DETROIT—Freudenberg S.E. is growing again.
The Germany-based conglomerate reported sales growth for the sixth straight year, according to CEO Moshen Sohi. Freudenberg reported record revenue and record profitability in 2016. He added that some market segments had difficult conditions, mainly oil and gas, along with the South American region facing economic challenges.
The executive and other members of the group's management team disclosed the privately-held firm's financial results during a media event in Detroit on April 13.
“Freudenberg had a very good year in 2015,” Sohi said. “It was a year of development, change and brand repositioning for Freudenberg, and it was a successful story altogether. When you put it in the context of the difficult economic situations, it makes it rather more impressive than otherwise.”

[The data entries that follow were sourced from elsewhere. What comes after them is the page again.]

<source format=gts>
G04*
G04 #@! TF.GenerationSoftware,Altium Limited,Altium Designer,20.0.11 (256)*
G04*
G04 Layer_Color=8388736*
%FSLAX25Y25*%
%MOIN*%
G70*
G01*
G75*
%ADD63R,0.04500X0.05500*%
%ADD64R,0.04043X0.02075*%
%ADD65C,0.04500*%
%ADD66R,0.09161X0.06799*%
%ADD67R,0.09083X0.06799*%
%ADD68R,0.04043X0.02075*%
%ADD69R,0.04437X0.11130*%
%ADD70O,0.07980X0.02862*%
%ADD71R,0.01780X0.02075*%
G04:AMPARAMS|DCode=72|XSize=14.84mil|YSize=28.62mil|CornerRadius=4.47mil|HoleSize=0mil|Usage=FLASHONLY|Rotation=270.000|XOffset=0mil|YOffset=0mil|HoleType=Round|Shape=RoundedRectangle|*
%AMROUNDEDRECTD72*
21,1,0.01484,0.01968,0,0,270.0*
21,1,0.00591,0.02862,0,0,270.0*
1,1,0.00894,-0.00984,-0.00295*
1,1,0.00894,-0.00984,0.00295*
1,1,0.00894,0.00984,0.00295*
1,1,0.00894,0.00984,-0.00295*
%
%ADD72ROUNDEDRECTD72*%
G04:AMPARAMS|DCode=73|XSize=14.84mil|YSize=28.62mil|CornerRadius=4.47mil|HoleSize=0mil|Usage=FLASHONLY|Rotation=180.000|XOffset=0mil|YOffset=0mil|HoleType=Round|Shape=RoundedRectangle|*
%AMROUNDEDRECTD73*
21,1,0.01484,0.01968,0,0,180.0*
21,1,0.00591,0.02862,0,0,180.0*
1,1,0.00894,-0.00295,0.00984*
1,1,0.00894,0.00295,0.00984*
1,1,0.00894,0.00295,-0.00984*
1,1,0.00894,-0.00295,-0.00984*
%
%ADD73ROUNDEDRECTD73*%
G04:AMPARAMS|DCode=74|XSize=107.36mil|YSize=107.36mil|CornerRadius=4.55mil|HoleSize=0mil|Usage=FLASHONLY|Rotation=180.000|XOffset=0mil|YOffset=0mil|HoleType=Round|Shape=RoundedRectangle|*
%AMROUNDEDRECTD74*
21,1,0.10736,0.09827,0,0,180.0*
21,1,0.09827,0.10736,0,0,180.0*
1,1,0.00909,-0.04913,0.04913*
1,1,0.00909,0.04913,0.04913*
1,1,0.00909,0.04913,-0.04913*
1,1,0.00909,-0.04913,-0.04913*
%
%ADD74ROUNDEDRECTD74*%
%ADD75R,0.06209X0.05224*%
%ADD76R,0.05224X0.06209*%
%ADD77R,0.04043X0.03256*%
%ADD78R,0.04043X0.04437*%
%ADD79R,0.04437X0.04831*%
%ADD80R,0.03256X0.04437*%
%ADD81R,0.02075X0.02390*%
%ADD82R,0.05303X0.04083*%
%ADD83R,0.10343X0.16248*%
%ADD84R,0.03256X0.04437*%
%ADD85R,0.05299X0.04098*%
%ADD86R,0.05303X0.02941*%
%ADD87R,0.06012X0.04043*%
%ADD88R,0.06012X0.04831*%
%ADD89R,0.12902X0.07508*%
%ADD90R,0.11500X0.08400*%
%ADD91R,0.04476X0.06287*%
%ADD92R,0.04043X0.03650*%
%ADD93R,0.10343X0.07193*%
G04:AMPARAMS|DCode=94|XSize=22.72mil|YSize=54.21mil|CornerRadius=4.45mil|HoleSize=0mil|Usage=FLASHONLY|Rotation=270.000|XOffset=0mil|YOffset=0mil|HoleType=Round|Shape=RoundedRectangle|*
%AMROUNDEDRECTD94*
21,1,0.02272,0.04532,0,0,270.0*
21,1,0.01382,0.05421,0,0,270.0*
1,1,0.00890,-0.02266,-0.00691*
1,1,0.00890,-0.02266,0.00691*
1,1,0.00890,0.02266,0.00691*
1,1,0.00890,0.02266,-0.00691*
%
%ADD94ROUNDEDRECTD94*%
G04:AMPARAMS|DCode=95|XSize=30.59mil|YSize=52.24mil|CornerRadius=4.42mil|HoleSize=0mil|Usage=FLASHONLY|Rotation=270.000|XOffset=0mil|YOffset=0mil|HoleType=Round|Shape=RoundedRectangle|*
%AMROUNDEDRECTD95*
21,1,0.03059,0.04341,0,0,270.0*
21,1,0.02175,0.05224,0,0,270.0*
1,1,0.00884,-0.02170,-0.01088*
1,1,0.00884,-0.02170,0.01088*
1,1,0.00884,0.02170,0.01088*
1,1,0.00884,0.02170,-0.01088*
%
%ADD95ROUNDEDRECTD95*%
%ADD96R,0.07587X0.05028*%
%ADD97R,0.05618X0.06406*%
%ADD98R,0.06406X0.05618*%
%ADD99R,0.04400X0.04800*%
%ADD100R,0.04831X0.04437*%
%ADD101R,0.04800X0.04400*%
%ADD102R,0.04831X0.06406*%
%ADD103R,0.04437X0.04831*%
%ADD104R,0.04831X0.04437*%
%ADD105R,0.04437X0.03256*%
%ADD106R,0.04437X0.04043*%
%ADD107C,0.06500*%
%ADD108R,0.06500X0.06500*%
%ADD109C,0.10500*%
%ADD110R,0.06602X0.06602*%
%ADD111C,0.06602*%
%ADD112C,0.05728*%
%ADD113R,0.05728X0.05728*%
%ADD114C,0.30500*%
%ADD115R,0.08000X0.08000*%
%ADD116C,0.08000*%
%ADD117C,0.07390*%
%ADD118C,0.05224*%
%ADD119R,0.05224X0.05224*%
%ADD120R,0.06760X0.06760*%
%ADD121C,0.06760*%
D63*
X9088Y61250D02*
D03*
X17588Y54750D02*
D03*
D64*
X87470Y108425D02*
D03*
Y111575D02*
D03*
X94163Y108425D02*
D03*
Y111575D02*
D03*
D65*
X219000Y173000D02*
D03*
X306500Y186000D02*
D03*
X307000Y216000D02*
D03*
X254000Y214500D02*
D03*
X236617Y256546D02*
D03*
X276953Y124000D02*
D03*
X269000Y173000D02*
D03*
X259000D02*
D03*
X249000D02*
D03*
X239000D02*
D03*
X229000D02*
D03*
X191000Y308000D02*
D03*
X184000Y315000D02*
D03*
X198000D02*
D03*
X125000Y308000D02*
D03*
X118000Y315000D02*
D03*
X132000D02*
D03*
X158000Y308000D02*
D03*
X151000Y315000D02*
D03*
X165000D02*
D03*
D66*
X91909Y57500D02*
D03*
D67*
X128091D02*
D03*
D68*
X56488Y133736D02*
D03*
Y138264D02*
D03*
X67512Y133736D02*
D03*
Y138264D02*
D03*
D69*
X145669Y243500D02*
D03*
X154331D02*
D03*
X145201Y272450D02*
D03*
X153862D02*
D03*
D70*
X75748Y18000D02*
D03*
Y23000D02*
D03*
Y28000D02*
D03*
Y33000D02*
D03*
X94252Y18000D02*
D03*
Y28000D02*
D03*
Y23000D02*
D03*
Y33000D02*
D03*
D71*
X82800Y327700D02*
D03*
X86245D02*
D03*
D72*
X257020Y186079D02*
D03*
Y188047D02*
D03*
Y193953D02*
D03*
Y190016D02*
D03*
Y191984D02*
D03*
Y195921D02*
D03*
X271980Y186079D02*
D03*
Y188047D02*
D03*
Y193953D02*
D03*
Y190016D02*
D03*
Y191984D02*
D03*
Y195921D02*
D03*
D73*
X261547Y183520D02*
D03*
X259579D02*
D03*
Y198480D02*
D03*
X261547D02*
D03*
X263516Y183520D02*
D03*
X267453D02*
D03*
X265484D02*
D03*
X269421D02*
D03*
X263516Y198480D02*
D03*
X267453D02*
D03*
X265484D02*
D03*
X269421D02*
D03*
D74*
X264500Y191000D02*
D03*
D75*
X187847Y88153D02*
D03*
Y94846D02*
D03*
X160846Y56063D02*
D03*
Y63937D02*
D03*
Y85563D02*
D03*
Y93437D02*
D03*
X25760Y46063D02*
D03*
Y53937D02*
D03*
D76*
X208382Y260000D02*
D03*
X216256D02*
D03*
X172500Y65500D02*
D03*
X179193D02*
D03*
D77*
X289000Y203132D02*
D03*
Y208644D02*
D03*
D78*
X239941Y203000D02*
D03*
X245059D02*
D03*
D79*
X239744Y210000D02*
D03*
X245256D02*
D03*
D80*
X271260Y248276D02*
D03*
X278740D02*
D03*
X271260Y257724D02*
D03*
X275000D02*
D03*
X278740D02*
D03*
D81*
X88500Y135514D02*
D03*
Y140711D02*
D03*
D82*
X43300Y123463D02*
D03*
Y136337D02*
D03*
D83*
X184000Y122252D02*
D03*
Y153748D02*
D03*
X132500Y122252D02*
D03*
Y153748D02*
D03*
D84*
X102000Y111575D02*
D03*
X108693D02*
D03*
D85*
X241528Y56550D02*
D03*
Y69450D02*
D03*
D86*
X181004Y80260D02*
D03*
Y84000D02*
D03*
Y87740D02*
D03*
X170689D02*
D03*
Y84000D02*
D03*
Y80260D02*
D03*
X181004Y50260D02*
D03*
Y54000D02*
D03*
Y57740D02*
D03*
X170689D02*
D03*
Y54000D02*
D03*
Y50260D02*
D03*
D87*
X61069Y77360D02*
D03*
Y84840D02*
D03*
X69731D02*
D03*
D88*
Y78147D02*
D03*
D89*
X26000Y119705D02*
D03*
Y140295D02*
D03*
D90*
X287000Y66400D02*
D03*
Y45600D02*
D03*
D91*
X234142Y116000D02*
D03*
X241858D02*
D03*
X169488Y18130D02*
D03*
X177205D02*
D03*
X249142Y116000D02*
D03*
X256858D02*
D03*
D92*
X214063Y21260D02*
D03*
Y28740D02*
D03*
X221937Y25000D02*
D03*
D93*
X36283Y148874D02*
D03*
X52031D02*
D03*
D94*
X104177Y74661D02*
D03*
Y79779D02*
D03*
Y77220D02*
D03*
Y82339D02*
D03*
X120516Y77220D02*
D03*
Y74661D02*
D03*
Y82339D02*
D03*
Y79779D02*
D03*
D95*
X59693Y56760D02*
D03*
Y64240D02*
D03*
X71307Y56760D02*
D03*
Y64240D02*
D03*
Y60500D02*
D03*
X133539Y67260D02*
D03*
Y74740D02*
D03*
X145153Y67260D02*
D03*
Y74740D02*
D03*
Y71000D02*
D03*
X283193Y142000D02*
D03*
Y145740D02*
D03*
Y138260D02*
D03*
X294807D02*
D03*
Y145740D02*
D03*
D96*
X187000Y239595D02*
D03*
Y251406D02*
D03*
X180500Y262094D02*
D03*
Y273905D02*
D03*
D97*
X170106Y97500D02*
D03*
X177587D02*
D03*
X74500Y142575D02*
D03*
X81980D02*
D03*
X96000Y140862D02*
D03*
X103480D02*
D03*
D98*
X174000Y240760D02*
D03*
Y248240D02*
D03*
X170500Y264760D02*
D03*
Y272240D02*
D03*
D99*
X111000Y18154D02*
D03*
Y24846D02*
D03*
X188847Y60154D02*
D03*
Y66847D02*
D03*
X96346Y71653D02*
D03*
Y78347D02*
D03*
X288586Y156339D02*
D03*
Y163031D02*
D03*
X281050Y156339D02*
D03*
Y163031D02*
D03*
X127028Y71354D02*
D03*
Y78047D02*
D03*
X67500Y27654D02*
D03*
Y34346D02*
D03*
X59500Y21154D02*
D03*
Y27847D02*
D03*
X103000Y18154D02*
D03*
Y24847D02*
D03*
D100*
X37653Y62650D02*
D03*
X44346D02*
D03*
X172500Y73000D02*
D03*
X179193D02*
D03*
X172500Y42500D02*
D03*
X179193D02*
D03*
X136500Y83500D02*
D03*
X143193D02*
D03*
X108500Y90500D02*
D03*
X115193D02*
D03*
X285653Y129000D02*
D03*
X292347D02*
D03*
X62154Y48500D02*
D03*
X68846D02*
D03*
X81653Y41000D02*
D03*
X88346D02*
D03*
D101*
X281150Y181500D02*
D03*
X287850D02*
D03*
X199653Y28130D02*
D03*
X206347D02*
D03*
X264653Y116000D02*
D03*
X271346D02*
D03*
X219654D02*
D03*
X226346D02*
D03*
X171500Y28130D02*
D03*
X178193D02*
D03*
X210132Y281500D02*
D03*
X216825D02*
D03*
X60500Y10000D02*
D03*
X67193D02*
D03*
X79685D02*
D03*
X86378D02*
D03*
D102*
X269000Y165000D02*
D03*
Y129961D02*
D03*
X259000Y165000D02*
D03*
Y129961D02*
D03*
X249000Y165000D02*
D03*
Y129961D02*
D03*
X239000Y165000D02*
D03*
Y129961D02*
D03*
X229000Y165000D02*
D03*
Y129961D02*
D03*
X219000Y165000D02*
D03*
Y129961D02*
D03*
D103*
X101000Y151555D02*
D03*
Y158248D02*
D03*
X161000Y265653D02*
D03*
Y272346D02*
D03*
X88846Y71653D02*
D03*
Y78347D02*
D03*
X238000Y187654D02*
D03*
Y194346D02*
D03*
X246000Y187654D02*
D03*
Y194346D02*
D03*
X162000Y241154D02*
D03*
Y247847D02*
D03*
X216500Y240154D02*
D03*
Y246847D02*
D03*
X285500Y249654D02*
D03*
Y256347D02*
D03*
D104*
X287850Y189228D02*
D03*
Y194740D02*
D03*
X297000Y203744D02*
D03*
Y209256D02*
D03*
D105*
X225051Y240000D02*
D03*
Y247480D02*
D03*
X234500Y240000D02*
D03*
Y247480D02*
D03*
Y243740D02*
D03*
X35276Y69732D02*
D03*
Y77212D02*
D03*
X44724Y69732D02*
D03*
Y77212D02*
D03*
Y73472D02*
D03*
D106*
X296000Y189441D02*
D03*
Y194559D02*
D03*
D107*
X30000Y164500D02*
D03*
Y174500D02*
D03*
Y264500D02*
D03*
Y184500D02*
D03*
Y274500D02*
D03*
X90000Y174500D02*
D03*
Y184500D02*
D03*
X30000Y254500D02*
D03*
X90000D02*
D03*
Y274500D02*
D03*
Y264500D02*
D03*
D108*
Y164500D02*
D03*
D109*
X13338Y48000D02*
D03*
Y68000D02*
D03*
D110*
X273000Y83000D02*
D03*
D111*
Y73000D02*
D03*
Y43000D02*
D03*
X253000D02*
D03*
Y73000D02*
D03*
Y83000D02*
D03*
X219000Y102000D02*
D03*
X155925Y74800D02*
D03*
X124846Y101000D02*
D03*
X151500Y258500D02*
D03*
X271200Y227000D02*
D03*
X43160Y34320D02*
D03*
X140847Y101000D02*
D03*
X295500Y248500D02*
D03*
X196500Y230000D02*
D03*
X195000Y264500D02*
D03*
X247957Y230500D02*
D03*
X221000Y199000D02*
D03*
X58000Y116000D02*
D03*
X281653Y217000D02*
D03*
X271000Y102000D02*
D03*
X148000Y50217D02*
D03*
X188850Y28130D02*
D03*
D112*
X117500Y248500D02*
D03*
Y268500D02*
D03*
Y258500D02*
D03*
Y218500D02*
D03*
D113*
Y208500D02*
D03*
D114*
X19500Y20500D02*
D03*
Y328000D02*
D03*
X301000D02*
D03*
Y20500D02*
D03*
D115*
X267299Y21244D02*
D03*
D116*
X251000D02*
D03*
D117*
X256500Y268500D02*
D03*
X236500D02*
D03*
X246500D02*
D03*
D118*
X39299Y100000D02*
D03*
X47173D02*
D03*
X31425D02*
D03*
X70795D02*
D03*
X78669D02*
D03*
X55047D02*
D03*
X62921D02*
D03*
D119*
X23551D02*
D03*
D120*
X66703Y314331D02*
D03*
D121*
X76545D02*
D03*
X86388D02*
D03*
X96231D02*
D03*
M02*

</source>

Sales increased 7.6 percent to $8.36 billion in 2015, which represents a 34 percent increase during the last five years, when sales were reported at $6.22 billion in 2010. North American accounted for $2.3 billion of that figure, up $100 million compared to 2014. Sohi said most Freudenberg business groups in the region saw growth in sales.

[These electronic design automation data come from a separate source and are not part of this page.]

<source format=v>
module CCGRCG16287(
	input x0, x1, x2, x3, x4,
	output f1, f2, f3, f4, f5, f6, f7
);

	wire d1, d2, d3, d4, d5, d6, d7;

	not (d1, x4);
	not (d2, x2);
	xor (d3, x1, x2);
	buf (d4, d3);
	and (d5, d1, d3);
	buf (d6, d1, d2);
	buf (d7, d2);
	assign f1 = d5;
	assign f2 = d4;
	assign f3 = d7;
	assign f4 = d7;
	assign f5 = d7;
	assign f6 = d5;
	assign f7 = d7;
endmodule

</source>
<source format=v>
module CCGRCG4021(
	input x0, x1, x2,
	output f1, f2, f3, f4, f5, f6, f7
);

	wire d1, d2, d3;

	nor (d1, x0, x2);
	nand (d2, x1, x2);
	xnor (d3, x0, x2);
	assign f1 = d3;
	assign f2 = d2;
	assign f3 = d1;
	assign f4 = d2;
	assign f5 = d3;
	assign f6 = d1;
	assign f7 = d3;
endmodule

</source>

“Sales in North America contributed 26 percent of global Freudenberg Group turnover in 2015,” Sohi said. “With continued investment in sustainably growing our existing businesses in Canada, the U.S. and Mexico and through strategic acquisitions, we are inching toward Freudenberg's established goal of generating one-third of sales in the Americas.”

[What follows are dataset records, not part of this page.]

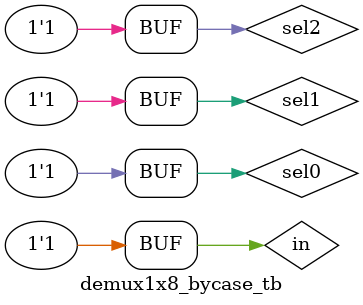
<source format=v>
module demux1x4(in,y0,y1,y2,y3,sel0,sel1);
input in,sel0,sel1;
output y0,y1,y2,y3;

assign y0 = (~sel1 & ~sel0 & in);
assign y1 = (~sel1 & sel0 & in);
assign y2 = (sel1 & ~sel0 & in);
assign y3 = (sel1 & sel0 & in);
endmodule
module demux1x4_tb; // TESTBENCH of Demultiplexer
reg in,sel0,sel1;
wire y0,y1,y2,y3;

demux1x4 axh3(in,y0,y1,y2,y3,sel0,sel1);
initial begin
    sel1 = 0; sel0 = 0; in = 1;
    #10 sel1 = 0; sel0 = 1; in = 1;
    #10 sel1 = 1; sel0 = 0; in = 1;
    #10 sel1 = 1; sel0 = 1; in = 1;
    #10 sel1 = 0; sel0 = 0; in = 1;
end
endmodule
//----------------------------------------------------------------------------------------------------------------------------------
// Designing 1:4 Demultiplexer using Case Statement  (Behavioural Modelling)
module demux1x4_bmodelling(in,y0,y1,y2,y3,sel0,sel1);
input in,sel0,sel1;
output reg y0,y1,y2,y3;

always@(*)begin
    y0 = 1'b0;
    y1 = 1'b0;
    y2 = 1'b0;
    y3 = 1'b0;
    
    case({sel1,sel0})
    2'b00: y0 = in;
    2'b01: y1 = in;
    2'b10: y2 = in;
    2'b11: y3 = in;
    default : begin
        y0 = 1'b0;
        y1 = 1'b0;
        y2 = 1'b0;
        y3 = 1'b0;
    end
    endcase
    end
endmodule
module  demux1x4_bmodelling_tb; // TESTBENCH
reg in,sel0,sel1;
wire y0,y1,y2,y3;

demux1x4_bmodelling gh13(in,y0,y1,y2,y3,sel0,sel1);
initial begin
    in = 1;sel1 = 0; sel0 = 0;
    #10 sel1 = 0; sel0 = 1;
    #10 sel1 = 1; sel0 = 0;
    #10 sel1 = 1; sel0 = 1;
    #10 sel1 = 0; sel0 = 0;
end
endmodule
//------------------------------------------------------------------------------------------------------------------------------------
// Designing 1:4 Demultiplexer usign if-else statement (Behavioural Modelling)
module demux_1x4_byifelse (in,sel0,sel1,y0,y1,y2,y3);
input in,sel0,sel1;
output reg y0,y1,y2,y3;

always@(*)begin
    y0 = 1'b0; y1 = 1'b0; y2 = 1'b0; y3 = 1'b0; // Initializing all the output as Zero

 if (sel0 == 0 && sel1 == 0)begin
    y0 = in;end
    else if(sel0 == 0 && sel1 == 1)begin
    y1 = in;end
    else if(sel0 == 1 && sel1 == 0)begin
    y2 = in;end
    else if(sel0 == 1 && sel1 == 1)begin
    y3 = in;end
end
endmodule
module demux_1x4_byifelse_tb; // TESTBENCH
reg in,sel0,sel1;
wire y0,y1,y2,y3;

demux_1x4_byifelse a1324(in,sel0,sel1,y0,y1,y2,y3);
initial begin
    $monitor("Time=%0t | in=%b | sel0=%b sel1=%b | y0=%b y1=%b y2=%b y3=%b",$time, in, sel0, sel1, y0, y1, y2, y3);
    in = 1;sel0 = 0; sel1 = 0;
    #10 sel0 = 0; sel1 = 1;
    #10 sel0 = 1; sel1 = 0;
    #10 sel0 = 1; sel1 = 1;
    #10 sel0 = 0; sel1 = 0;
end
endmodule
//---------------------------------------------------------------------------------------------------------------------------------------------
//Designing 1:8 Demultiplexer using DataFlow Modelling
module demux_1x8_dflow(in,y,sel0,sel1,sel2);
input in,sel0,sel1,sel2;
output [0:7]y;

assign y[0] = ~sel0 & ~sel1 & ~sel2;
assign y[1] = ~sel0 & ~sel1 & sel2;
assign y[2] = ~sel0 & sel1 & ~sel2;
assign y[3] = ~sel0 & sel1 & sel2;
assign y[4] = sel0 & ~sel1 & ~sel2;
assign y[5] = sel0 & ~sel1 & sel2;
assign y[6] = sel0 & sel1 & ~sel2;
assign y[7] = sel0 & sel1 & sel2;
endmodule
module demux_1x8_dflow_tb; // TESTBENCH
reg in,sel0,sel1,sel2;
wire [0:7]y;

demux_1x8_dflow gdh2(in,y,sel0,sel1,sel2);
initial begin
    $monitor ("Time = %0t | sel0 = %b  sel1 = %b  sel2 = %b | in = %b | y[0]=%b y[1]=%b y[2]=%b y[3]=%b y[4]=%b y[5]=%b y[6]=%b y[7]=%b",
     $time, sel0, sel1, sel2, in, y[0], y[1],y[2], y[3],y[4], y[5],y[6], y[7],);
    in = 1; sel0 = 0; sel1 = 0; sel2 = 0;
    #10 sel0 = 0; sel1 = 0; sel2 = 1;
    #10 sel0 = 0; sel1 = 1; sel2 = 0;
    #10 sel0 = 0; sel1 = 1; sel2 = 1;
    #10 sel0 = 1; sel1 = 0; sel2 = 0;
    #10 sel0 = 1; sel1 = 0; sel2 = 1;
    #10 sel0 = 1; sel1 = 1; sel2 = 0;
    #10 sel0 = 1; sel1 = 1; sel2 = 1;
    #10 sel0 = 0; sel1 = 0; sel2 = 0;
end
endmodule

//----------------------------------------------------------------------------------------------------------------------------------------------------------------------
// Designing 1:8 Demultiplexer using Case Statement (Behavioural Modelling)
module demux1x8_bycase (in,y,sel0,sel1,sel2);
input in,sel0,sel1,sel2;
output reg [0:7]y;

always@(*)begin
    y[0]= 1'b0;
    y[1]= 1'b0;
    y[2]= 1'b0;
    y[3]= 1'b0;
    y[4]= 1'b0;
    y[5]= 1'b0;
    y[6]= 1'b0;
    y[7]= 1'b0;

    case({sel0,sel1,sel2}) 
        3'b000: y[0] = in;
        3'b001: y[1] = in;
        3'b010: y[2] = in;
        3'b011: y[3] = in;
        3'b100: y[4] = in;
        3'b101: y[5] = in;
        3'b110: y[6] = in;
        3'b111: y[7] = in;  
        default: begin
            y[0]= 1'b0;
            y[1]= 1'b0;
            y[2]= 1'b0;
            y[3]= 1'b0;
            y[4]= 1'b0;
            y[5]= 1'b0;
            y[6]= 1'b0;
            y[7]= 1'b0;
        end
    endcase
end
endmodule
module demux1x8_bycase_tb; // TESTBENCH
reg in,sel0,sel1,sel2;
wire [0:7]y;

demux1x8_bycase dcsf(in,y,sel0,sel1,sel2);
initial begin
    $monitor("Time=%t | in=%b | sel0 = %b sel1=%b sel2=%b | y[0]=%b y[1]=%b y[2]=%b y[3]=%b y[4]=%b y[5]=%b y[6]=%b y[7]=%b", 
      $time, in, sel0, sel1, sel2, y[0], y[1], y[2], y[3], y[4], y[5], y[6], y[7]);
    in = 1; sel0 = 0; sel1 = 0; sel2 = 0;
    #10 sel0 = 0; sel1 = 0; sel2 = 1;
    #10 sel0 = 0; sel1 = 1; sel2 = 0;
    #10 sel0 = 0; sel1 = 1; sel2 = 1;
    #10 sel0 = 1; sel1 = 0; sel2 = 0;
    #10 sel0 = 1; sel1 = 0; sel2 = 1;
    #10 sel0 = 1; sel1 = 1; sel2 = 0;
    #10 sel0 = 1; sel1 = 1; sel2 = 1;
end
endmodule
//---------------------------------------------------------------------------------------------------------------------------------------------
        

</source>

Employment also increased to 40,474 worldwide, including an additional 190 employees for the firm's research and development activity, bringing Freud-enberg's R&D total to 2,772.
“We have made a concerted effort in the last few years to make ourselves even more innovative and to make even more of an investment in research and development,” Sohi said. “Every year for the last few years, we have increased our spending on R&D and strengthened the team we have in research and development across the globe.”